▶ **Исходный текст**
▶
Поэтому Морген пытался добиться больших полномочий и более действенных инструментов преследования преступников. Раньше он уже подавал Гиммлеру ходатайство о создании специального суда (Gericht zur besonderen Verwendung) для борьбы с коррупций в концентрационных лагерях. Теперь, 9 декабря 1943 г., он предложил учредить специальный суд, который не ограничивался бы финансовой коррупцией, поскольку хотел преследовать и за убийства тоже[380].
Следующей целью Моргена стал Одило Глобочник[381], начальник СС и полиции округа Люблин. Именно Глобочник получил приказ об «окончательном решении еврейского вопроса» от Гиммлера и передал его Кристиану Вирту, который затем надзирал за центрами уничтожения операции «Рейнхард». Эти центры прекратили свою деятельность в конце лета и начале осени 1943 г., после того как были убиты 1,7 миллиона евреев и Глобочник вместе со своей командой получил новое назначение — в Триест, где он стал начальником СС и полиции Адриатического побережья.
Неясно, что о деятельности Глобочника было уже известно Моргену. В Люблине он видел остатки ценностей, принадлежавших жертвам, и описи, составлявшиеся для того, чтобы Глобочник передал их Гиммлеру. Как он сказал после войны, любой, увидевший эти ценности, понял бы, что они не были «просто вещами»[382]. У него могли быть и другие основания для подозрений, возникшие, вероятно, после разговора с Виртом в Люблине, что Вирт и Глобочник были причастны к массовым убийствам.
И вот в начале 1944 г. Морген прилетел в Триест, чтобы встретиться с Глобочником. Они проговорили всю ночь[383].
Он поведал мне историю своей жизни и рассказал среди прочего, как провел для рейхсфюрера операцию «Рейнхард». […] Из этого я понял, что, поскольку эти убийства совершались по приказу, с точки зрения национал-социалистического права они были законными, а поэтому в данном случае руки у меня были связаны. В результате я направил усилия на поиски другого выхода.
Морген узнал то, что понял еще в Освенциме: целью этой операции были массовые убийства, а приказ о ней отдали Гиммлер и Гитлер, и операция проводилась в гораздо более крупных масштабах, так как в ней участвовали по крайней мере еще три центра уничтожения. Кроме того, он получил подтверждение того, что все эти операции не подлежали судебному преследованию.
◀
▶ **Фрагменты записей**
▶
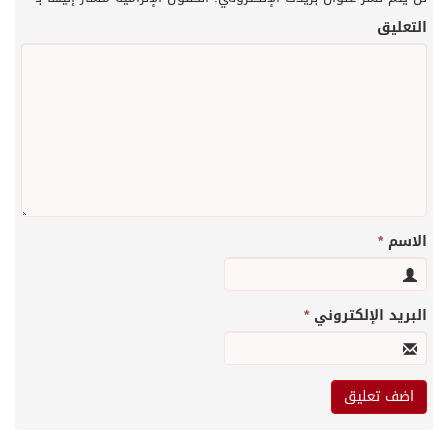
التعليق
الاسم
*
البريد الإلكتروني
*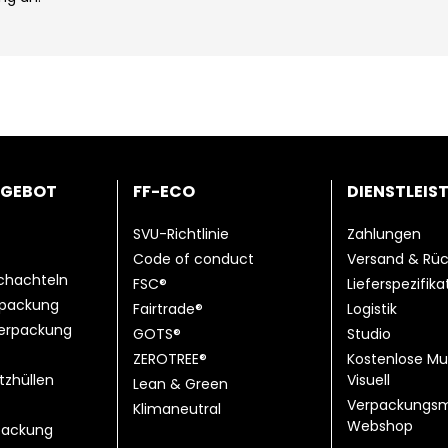
NGEBOT
FF-ECO
DIENSTLEIS
SVU-Richtlinie
Zahlungen
Code of conduct
Versand & Rü
chachteln
FSC®
Lieferspezifik
rpackung
Fairtrade®
Logistik
erpackung
GOTS®
Studio
ZEROTREE®
Kostenlose Mu
tzhüllen
Visuell
Lean & Green
Verpackungsm
Klimaneutral
Webshop
ackung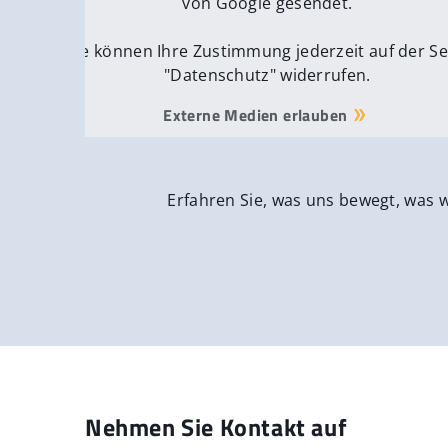
von Google gesendet.
Sie können Ihre Zustimmung jederzeit auf der Se
"Datenschutz" widerrufen.
Externe Medien erlauben
Erfahren Sie, was uns bewegt, was 
Nehmen Sie Kontakt auf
◀
▶ **Что нужно сделать**
Продолжите текст о расследованиях Моргена, начав сразу после его последнего предложения.

▶ **Ответ на задание**
Единственным центром, работе которого Морген еще мог помешать, был Освенцим, и поэтому он взялся за Максимилиана Грабнера, начальника гестапо в Освенциме. По приказу Грабнера были расстреляны более 2000 заключенных — только для того, чтобы периодически освобождать штрафной изолятор, когда он переполнялся[384]. Как обычно, эти убийства прикрывались фиктивными медицинскими свидетельствами.
Грабнера судили осенью 1944 г. под председательством эсэсовского судьи Вернера Хансена. В 1964 г. Хансен свидетельствовал на Освенцимском процессе во Франкфурте, подтвердив показания Моргена о причине судебного преследования Грабнера[385]:
Перед открытием и проведением суда над Грабнером доктор Морген, который руководил следствием и выдвинул обвинения, сообщил мне, что основанием для этого обвинения в убийстве были массовые убийства в Освенциме. Он проинформировал меня о том, что заключенных эшелонами доставляли в Освенцим […] с единственной целью убить их. В то же время доктор Морген сказал мне, что происходило это явно по приказу высшего руководства государства. Оставалось неясным, отдавал ли эти приказы сам Гитлер или кто-то еще. Было очевидно, что эти, с позволения сказать, акции происходили вне судебной власти. Для суда — будь то военный суд, или суд СС и полиции, или суд общей юрисдикции — было бы абсолютно невозможно начать следствие с целью выдвинуть обвинения против высших руководителей государства. […] Возможности судебной власти были, конечно, ограниченны. Обвинение Грабнера, по моему мнению, было пределом того, что была в состоянии сделать судебная система СС.